* [Aufgabenstellung]:
Schreiben Sie alle folgenden Zeilen wortgetreu ab. Lassen Sie die Bilder in Ihrer Abschrift weg.

* [Ausgangsdaten]:
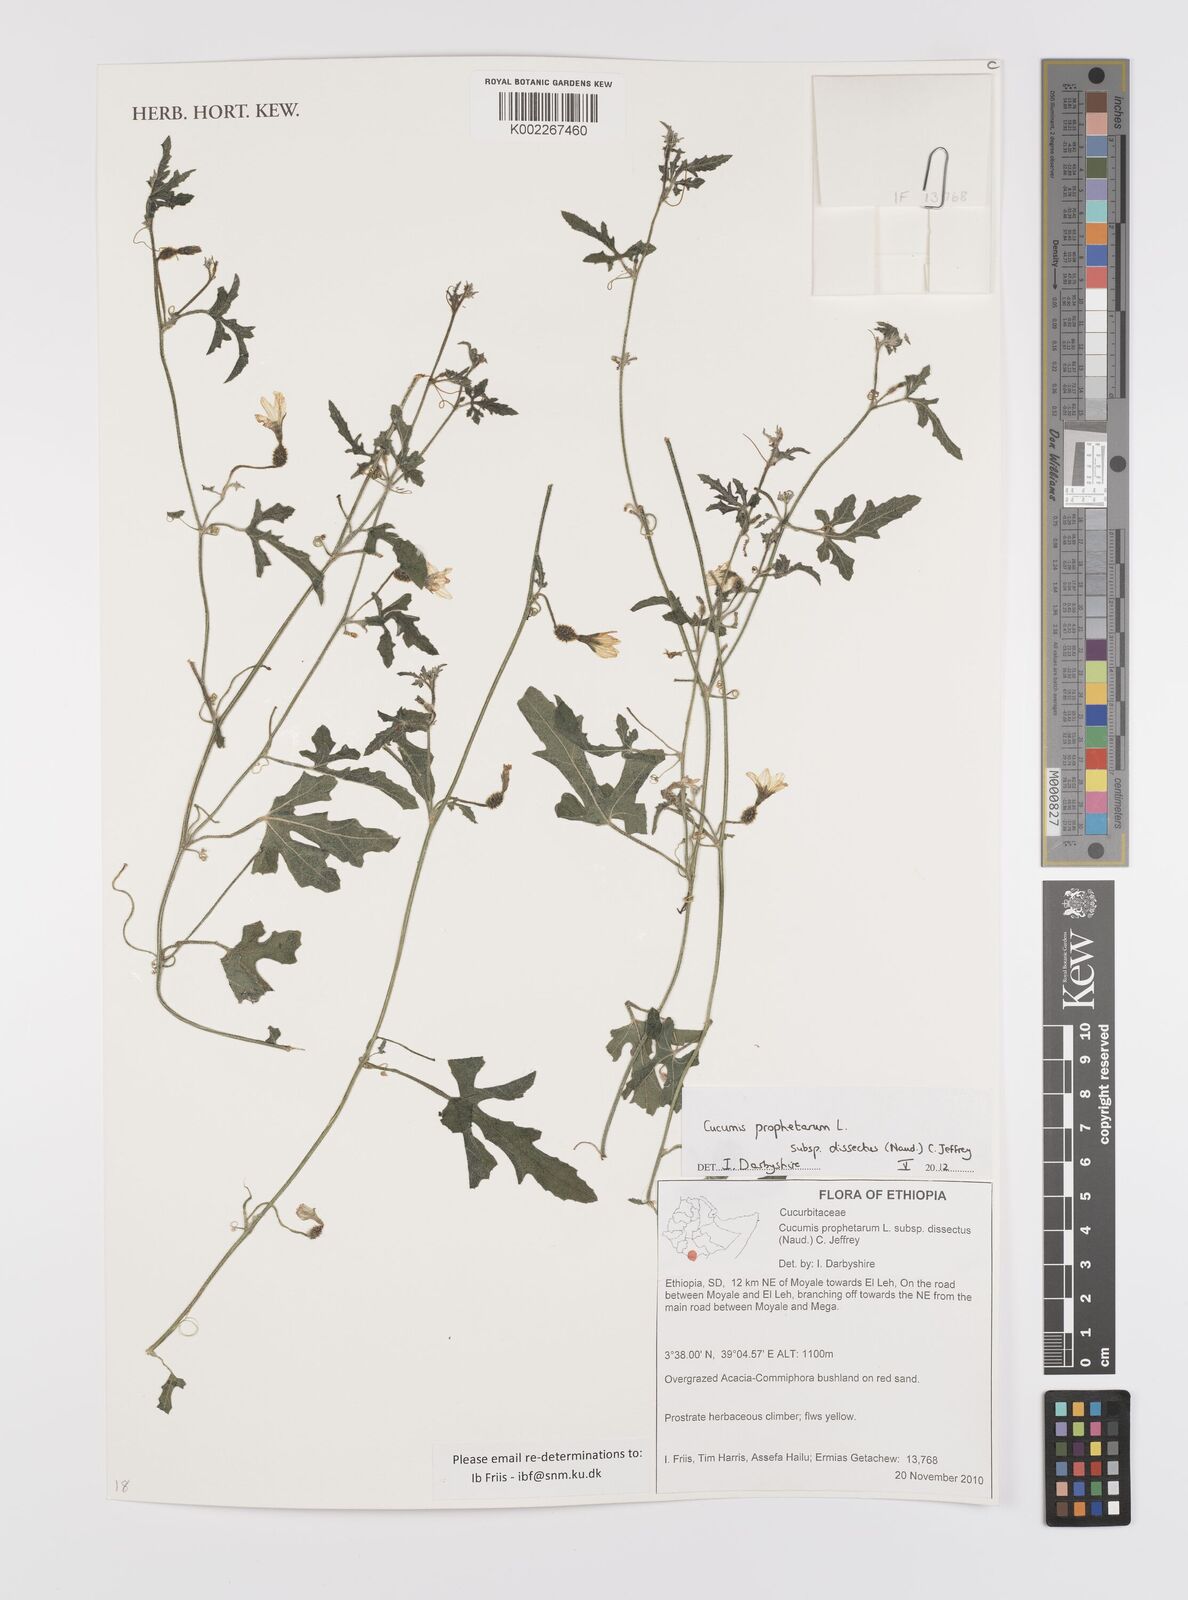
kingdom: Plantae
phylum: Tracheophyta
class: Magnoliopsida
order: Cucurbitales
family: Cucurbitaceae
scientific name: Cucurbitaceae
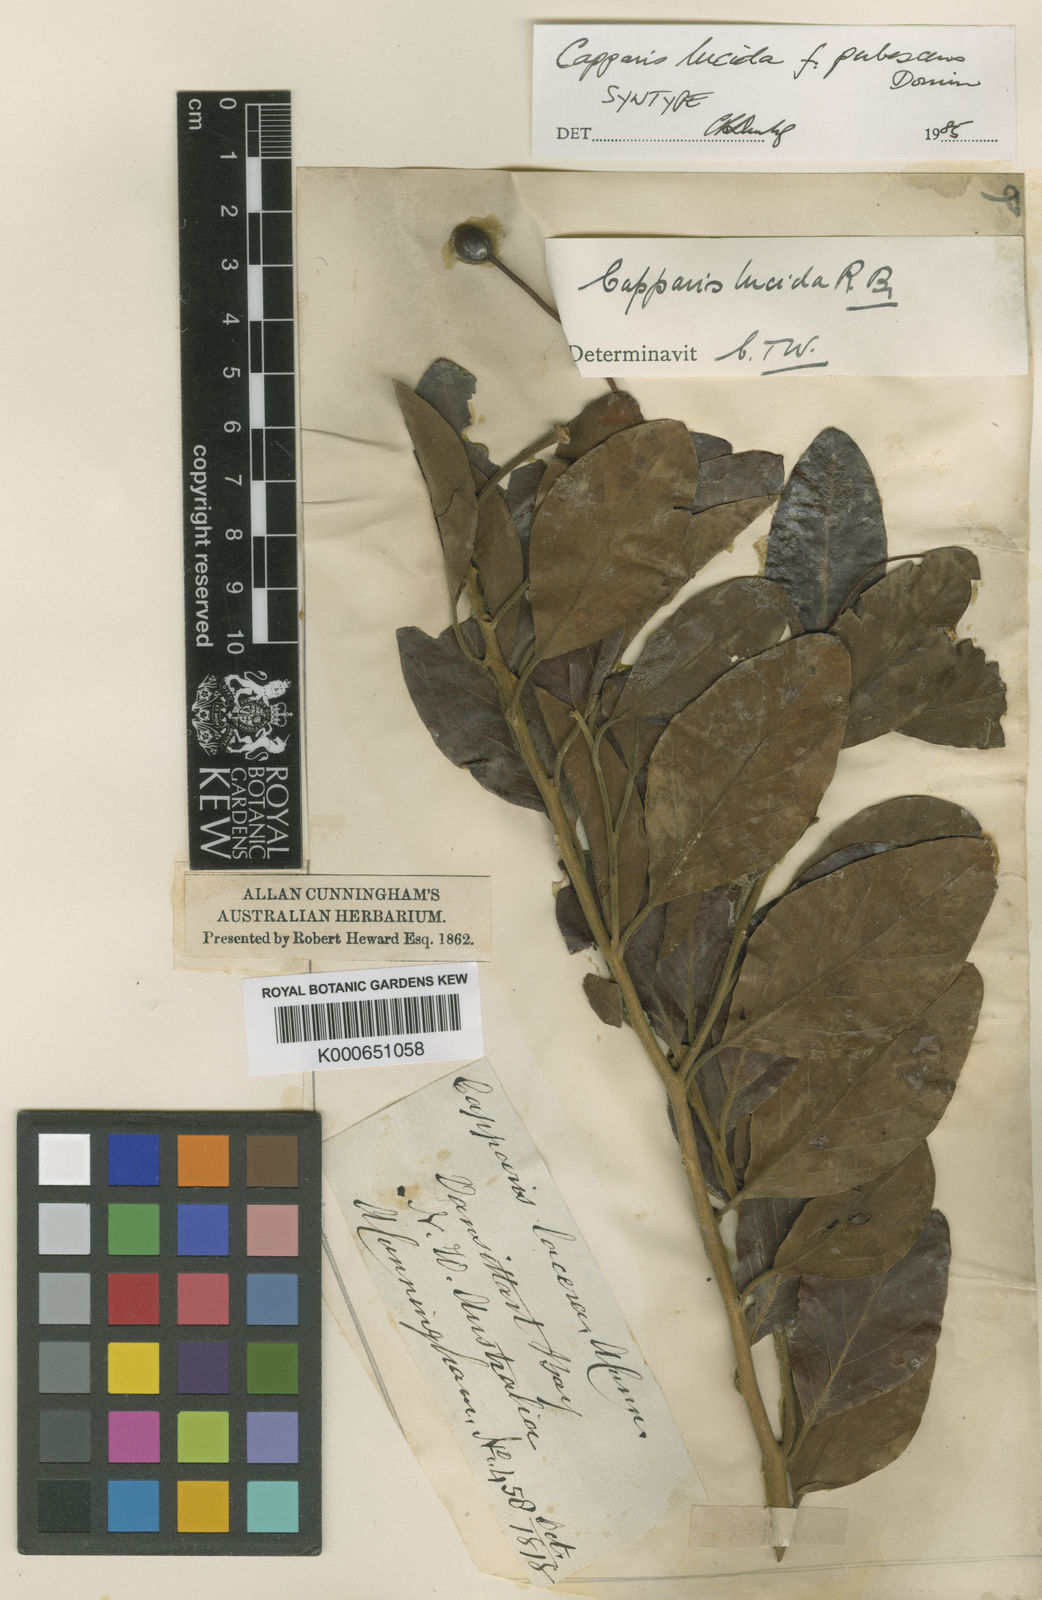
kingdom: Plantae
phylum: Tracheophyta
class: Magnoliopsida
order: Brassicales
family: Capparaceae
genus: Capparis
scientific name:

* [Endergebnis]:
kingdom: Plantae
phylum: Tracheophyta
class: Magnoliopsida
order: Cucurbitales
family: Cucurbitaceae
scientific name: Cucurbitaceae
kingdom: Plantae
phylum: Tracheophyta
class: Magnoliopsida
order: Brassicales
family: Capparaceae
genus: Capparis
scientific name:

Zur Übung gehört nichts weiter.